# dual lenses



## mfranklin (Jan 5, 2009)

What's better for indoor 300, dual lense or a regular lense, and what power?


----------



## trinibob (Mar 10, 2004)

mfranklin said:


> What's better for indoor 300, dual lense or a regular lense, and what power?


Good one hope some won chirps in and gives us a little more insight on lenses.
I use a 3 power for 5 spot but on one bow I use a clarifier peep and on the other one none.
What is the best and at what power do you need a clarifier peep?


----------



## 60X (Nov 8, 2002)

It's all personal preferance. The only archer I know of using a dual lens is dietmar trillus. Jesse Broadwater uses a frosted lens. The majority of the others are using a regular lens with some type of dot or fiber anywhere from 2x to 8x.


----------



## mfranklin (Jan 5, 2009)

Thanks for the info.


----------



## dwagoner (Sep 27, 2007)

if your starting out i would start with a 4x and go from there, its what i started with and like it alot, also theres tru spot lenses too


----------



## trinibob (Mar 10, 2004)

i have 3x in the scops that i am using i would realy like to try a 4x in my cartel to see if it helps my spot count.


----------



## Silent Predator (Jun 14, 2005)

*Lens Strength*

For indoor I would not go over 6X. I personally do not like a lens, but started out with a 4X for years. Try a couple and see what works for you.


----------



## Dado (Aug 1, 2004)

I tried a dot recently. These were my findings:
At +1.00 diopter (roughly 8X) I had too much movement.
+0.875 diopter (roughly 7X) felt better, but still more movement that I'd prefer.
+0.75 (or roughly 6X) I shot about the same as I do with dual lens, or center magnification. But the actual results, or the X count were *lower *with the dot.
+0.5, I had almost no movement but my groups widened...

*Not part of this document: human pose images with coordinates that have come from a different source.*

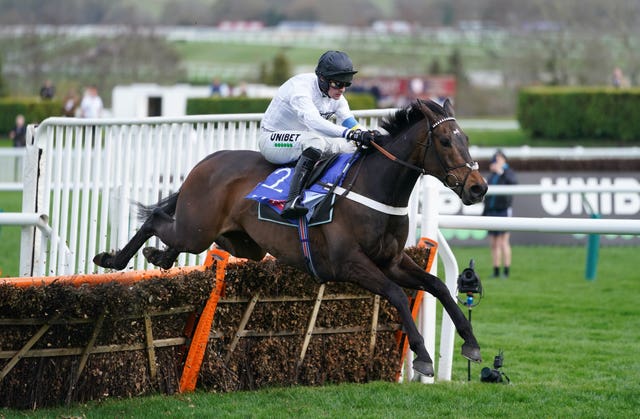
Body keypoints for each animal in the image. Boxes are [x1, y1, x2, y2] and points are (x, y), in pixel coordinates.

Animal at [94, 98, 484, 378]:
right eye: (445, 141)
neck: (374, 188)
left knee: (171, 232)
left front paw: (471, 342)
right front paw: (422, 355)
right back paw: (114, 259)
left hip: (236, 241)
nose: (478, 188)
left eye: (466, 139)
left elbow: (438, 286)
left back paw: (159, 257)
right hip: (196, 231)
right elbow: (397, 295)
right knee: (156, 220)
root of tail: (205, 162)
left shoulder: (391, 260)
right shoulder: (350, 264)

So, for me it remains a dual or frosted lens, 0.75. So, now I only need to figure out whether do I want to invest in sure loc black eagle with a 0.70 or 0.80 diopter


----------



## bowtech_guy17 (Jan 25, 2009)

first of all you have to do what feels good for you. just get a couple lens's and some clarifier's for your peep and play around with them. i shoot indoors with a 1x clarifier and 8x regular lens with a orange dot and just love it. wouldn't change to anything else.


----------